Exercise.
Only one stretch of the data below is needed. Output the lines from the one with "pinky pip: (381, 26)" up to and including the one with "index dip: (576, 49)", exactly as they stand.
+++ Data extract +++
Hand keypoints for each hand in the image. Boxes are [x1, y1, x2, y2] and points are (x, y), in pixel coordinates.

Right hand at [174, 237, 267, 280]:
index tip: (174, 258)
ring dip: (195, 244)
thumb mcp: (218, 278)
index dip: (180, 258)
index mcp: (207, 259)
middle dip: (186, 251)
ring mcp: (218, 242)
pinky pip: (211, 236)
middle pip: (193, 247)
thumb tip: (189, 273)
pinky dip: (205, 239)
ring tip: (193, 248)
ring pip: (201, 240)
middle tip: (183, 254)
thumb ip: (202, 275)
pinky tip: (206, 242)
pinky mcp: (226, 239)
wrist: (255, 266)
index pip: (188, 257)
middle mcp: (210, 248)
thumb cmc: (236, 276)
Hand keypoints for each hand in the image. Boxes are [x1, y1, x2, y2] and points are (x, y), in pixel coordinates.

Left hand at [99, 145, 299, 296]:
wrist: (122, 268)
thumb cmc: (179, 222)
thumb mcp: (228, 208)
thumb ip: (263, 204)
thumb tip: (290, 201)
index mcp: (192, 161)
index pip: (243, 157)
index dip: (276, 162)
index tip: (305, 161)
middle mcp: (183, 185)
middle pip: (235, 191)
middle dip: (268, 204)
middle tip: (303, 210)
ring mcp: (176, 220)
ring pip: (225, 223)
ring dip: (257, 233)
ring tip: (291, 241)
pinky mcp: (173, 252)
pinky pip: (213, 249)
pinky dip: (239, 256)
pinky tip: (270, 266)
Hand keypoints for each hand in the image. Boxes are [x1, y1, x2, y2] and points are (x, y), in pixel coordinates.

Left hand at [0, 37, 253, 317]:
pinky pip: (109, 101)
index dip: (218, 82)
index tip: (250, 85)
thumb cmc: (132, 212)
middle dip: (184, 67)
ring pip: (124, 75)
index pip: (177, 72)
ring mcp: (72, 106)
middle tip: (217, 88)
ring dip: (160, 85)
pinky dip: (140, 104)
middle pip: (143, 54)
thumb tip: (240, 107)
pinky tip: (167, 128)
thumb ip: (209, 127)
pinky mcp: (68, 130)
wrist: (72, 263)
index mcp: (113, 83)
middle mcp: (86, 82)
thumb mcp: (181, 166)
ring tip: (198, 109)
+++
+++ Data extract +++
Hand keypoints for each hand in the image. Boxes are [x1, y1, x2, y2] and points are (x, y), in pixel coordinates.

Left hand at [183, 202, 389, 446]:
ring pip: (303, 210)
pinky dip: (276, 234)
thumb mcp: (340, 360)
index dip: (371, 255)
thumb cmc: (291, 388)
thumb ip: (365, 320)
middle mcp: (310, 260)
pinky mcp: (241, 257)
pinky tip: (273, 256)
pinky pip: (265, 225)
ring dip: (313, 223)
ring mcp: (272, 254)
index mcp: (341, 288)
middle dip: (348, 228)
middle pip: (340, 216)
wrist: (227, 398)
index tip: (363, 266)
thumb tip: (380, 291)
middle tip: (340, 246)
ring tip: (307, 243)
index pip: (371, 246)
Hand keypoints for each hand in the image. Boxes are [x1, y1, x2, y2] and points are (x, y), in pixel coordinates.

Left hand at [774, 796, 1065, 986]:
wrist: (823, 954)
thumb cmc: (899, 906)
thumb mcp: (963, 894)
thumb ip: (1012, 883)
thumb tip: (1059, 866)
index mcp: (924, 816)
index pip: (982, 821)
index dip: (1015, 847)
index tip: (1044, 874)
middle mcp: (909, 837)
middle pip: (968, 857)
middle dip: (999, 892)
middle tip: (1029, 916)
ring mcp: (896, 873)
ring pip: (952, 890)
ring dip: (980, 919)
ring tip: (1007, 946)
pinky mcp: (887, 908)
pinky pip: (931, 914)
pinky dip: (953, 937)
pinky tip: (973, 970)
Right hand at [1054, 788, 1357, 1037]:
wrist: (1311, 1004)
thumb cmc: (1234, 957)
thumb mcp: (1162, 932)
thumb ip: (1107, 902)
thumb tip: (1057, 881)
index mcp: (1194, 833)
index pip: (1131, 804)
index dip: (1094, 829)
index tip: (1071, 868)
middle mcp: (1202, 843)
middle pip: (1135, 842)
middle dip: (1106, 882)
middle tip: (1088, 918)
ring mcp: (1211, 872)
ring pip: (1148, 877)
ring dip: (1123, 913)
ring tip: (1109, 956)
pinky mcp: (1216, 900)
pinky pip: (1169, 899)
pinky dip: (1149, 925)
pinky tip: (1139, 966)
+++
+++ Data extract +++
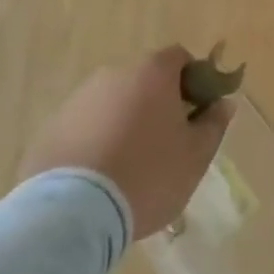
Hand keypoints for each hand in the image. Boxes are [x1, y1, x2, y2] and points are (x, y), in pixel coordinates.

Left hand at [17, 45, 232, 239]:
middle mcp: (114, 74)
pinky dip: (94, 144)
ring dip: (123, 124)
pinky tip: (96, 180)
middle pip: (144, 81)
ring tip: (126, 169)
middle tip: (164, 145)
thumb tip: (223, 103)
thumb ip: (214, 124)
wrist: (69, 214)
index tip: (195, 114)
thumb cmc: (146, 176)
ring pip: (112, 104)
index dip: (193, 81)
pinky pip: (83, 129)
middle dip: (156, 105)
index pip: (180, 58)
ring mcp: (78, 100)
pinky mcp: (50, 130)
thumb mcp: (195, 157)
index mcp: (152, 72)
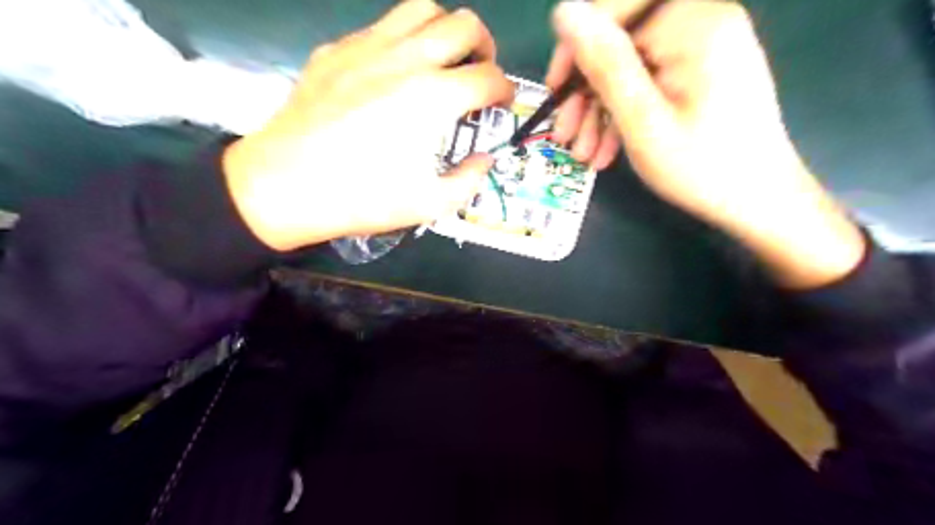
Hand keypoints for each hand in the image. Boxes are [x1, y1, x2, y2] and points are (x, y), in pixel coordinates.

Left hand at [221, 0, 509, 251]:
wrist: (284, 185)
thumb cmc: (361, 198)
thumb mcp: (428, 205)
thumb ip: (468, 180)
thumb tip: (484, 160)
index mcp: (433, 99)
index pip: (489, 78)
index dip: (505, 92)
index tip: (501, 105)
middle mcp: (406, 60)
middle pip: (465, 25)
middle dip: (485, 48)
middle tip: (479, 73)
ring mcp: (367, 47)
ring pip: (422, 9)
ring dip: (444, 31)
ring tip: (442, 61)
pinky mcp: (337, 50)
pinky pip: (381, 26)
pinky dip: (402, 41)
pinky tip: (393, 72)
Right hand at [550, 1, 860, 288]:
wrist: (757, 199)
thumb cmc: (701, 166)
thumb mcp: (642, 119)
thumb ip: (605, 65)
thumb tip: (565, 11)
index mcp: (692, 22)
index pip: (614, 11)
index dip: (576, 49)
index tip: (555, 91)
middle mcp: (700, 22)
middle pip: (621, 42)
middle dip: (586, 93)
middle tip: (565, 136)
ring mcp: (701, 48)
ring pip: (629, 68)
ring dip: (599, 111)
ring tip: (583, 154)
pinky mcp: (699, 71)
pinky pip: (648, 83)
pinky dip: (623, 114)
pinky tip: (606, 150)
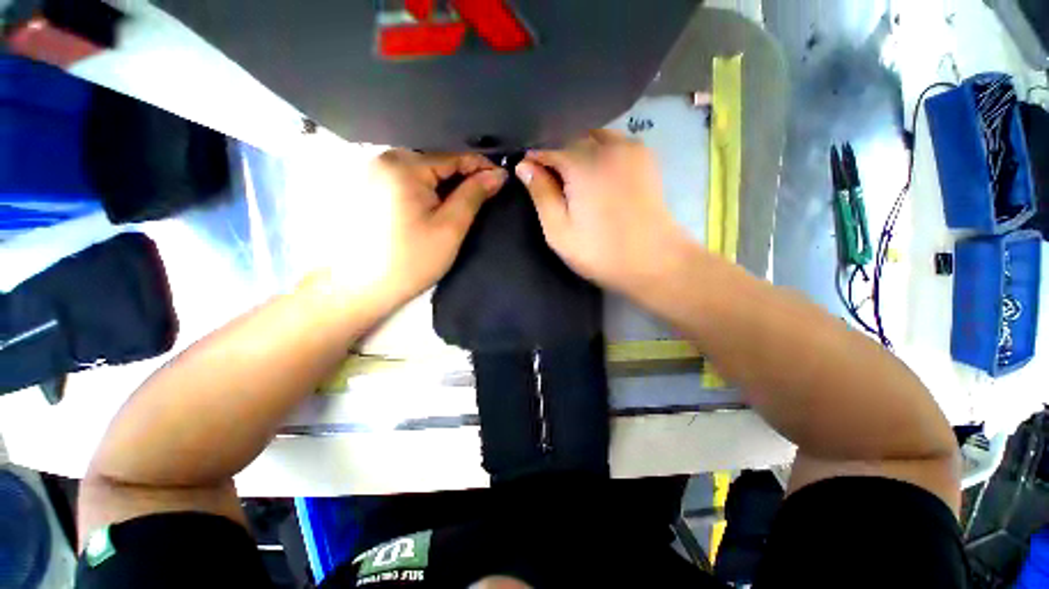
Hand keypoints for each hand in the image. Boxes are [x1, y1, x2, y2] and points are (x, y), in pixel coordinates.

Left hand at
+++
Result for this exercise.
pinky pip: (381, 26)
pinky dip: (402, 41)
pinky tip: (393, 72)
Right hand at [550, 1, 860, 288]:
wrist: (757, 199)
thumb cmc: (701, 166)
thumb mcp: (642, 119)
thumb ip: (605, 65)
thumb tip: (565, 11)
index mcp: (692, 22)
index pip: (614, 11)
index dip: (576, 49)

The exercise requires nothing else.